Pizza is a big deal here, and Malerba noted the chefs are always flexing their creative culinary muscles and experimenting with new recipes for the pies. The menu includes bubbling classics like margherita with buffalo mozzarella and Sicilian style pan pies, plus playful renditions like the Bee Sting (spicy soppressata with honey), the SpeckTacular (smoked speck prosciutto, arugula, buffalo stracciatella cheese, and cherry tomatoes), and the Holy Cow, topped with bresaola, shaved parm, lemon zest, arugula, and fresh burrata.

It was important to the owners to make the dining experience as authentic as possible, from the mostly Italian staff to the music playing in the background.

“We have two partners that are from Sicily, and most of our staff is Italian. They have heavy Italian accents which adds to the experience,” laughed the co-owner.

The restaurant also hosts cooking classes on Tuesdays every two to three weeks, a tradition that was temporarily shelved amid the pandemic but has since picked back up. The team invites patrons to come in, roll up their sleeves, and get an intimate lesson in the artistry of Italian gastronomy. Past classes include learning how to make gnocchi with fresh tomato and mozzarella, arancini (crispy riceballs), and scratch pomodoro sauce a staple for any Italian cuisine enthusiast.

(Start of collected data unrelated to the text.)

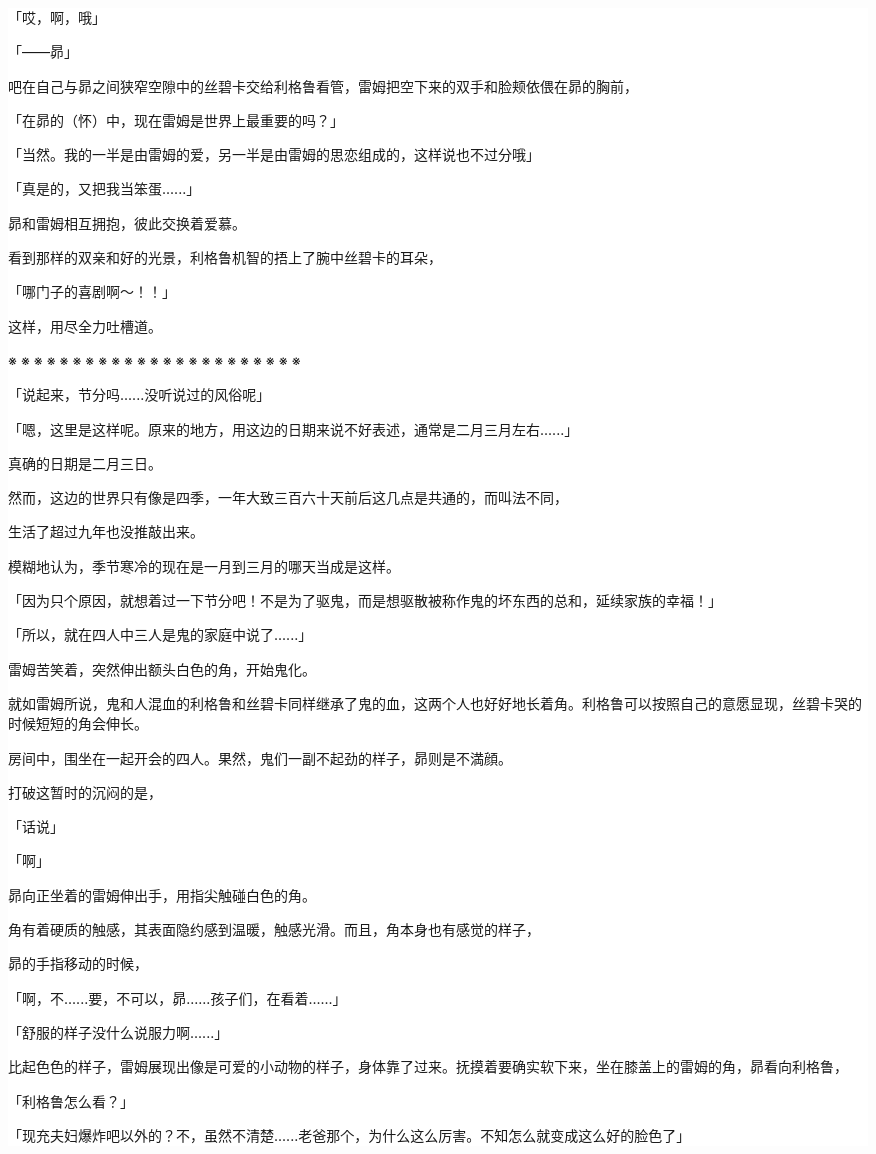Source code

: 「哎，啊，哦」

「——昴」

吧在自己与昴之间狭窄空隙中的丝碧卡交给利格鲁看管，雷姆把空下来的双手和脸颊依偎在昴的胸前，

「在昴的（怀）中，现在雷姆是世界上最重要的吗？」

「当然。我的一半是由雷姆的爱，另一半是由雷姆的思恋组成的，这样说也不过分哦」

「真是的，又把我当笨蛋......」

昴和雷姆相互拥抱，彼此交换着爱慕。

看到那样的双亲和好的光景，利格鲁机智的捂上了腕中丝碧卡的耳朵，

「哪门子的喜剧啊～！！」

这样，用尽全力吐槽道。

※ ※ ※ ※ ※ ※ ※ ※ ※ ※ ※ ※ ※ ※ ※ ※ ※ ※ ※ ※ ※ ※ ※

「说起来，节分吗......没听说过的风俗呢」

「嗯，这里是这样呢。原来的地方，用这边的日期来说不好表述，通常是二月三月左右......」

真确的日期是二月三日。

然而，这边的世界只有像是四季，一年大致三百六十天前后这几点是共通的，而叫法不同，

生活了超过九年也没推敲出来。

模糊地认为，季节寒冷的现在是一月到三月的哪天当成是这样。

「因为只个原因，就想着过一下节分吧！不是为了驱鬼，而是想驱散被称作鬼的坏东西的总和，延续家族的幸福！」

「所以，就在四人中三人是鬼的家庭中说了......」

雷姆苦笑着，突然伸出额头白色的角，开始鬼化。

就如雷姆所说，鬼和人混血的利格鲁和丝碧卡同样继承了鬼的血，这两个人也好好地长着角。利格鲁可以按照自己的意愿显现，丝碧卡哭的时候短短的角会伸长。

房间中，围坐在一起开会的四人。果然，鬼们一副不起劲的样子，昴则是不満顔。

打破这暂时的沉闷的是，

「话说」

「啊」

昴向正坐着的雷姆伸出手，用指尖触碰白色的角。

角有着硬质的触感，其表面隐约感到温暖，触感光滑。而且，角本身也有感觉的样子，

昴的手指移动的时候，

「啊，不......要，不可以，昴......孩子们，在看着......」

「舒服的样子没什么说服力啊......」

比起色色的样子，雷姆展现出像是可爱的小动物的样子，身体靠了过来。抚摸着要确实软下来，坐在膝盖上的雷姆的角，昴看向利格鲁，

「利格鲁怎么看？」

「现充夫妇爆炸吧以外的？不，虽然不清楚......老爸那个，为什么这么厉害。不知怎么就变成这么好的脸色了」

“These cooking classes have become a huge hit with our customers. We make a mess and have so much fun with them.”

In addition to the cooking classes, the Kitchen presents wine tastings and wine dinners every two weeks. Vino is, after all, a cornerstone of Italian culture.

On any given day, seven days a week, Malerba can be found in one of the two locations, overseeing the day today operations, chatting with regulars, and enjoying the flavors of his childhood. Now on the brink of the restaurant’s four year anniversary, the owners are planning their next Angelina’s Kitchen outpost, enamored with the opportunity to bring the concept to another neighborhood on the Island. And when asked the secret to weathering the volatile waters of restaurant ownership over the decades, Malerba responded with one word: consistency.

“Guests appreciate that,” he added. “And always be friendly and happy.”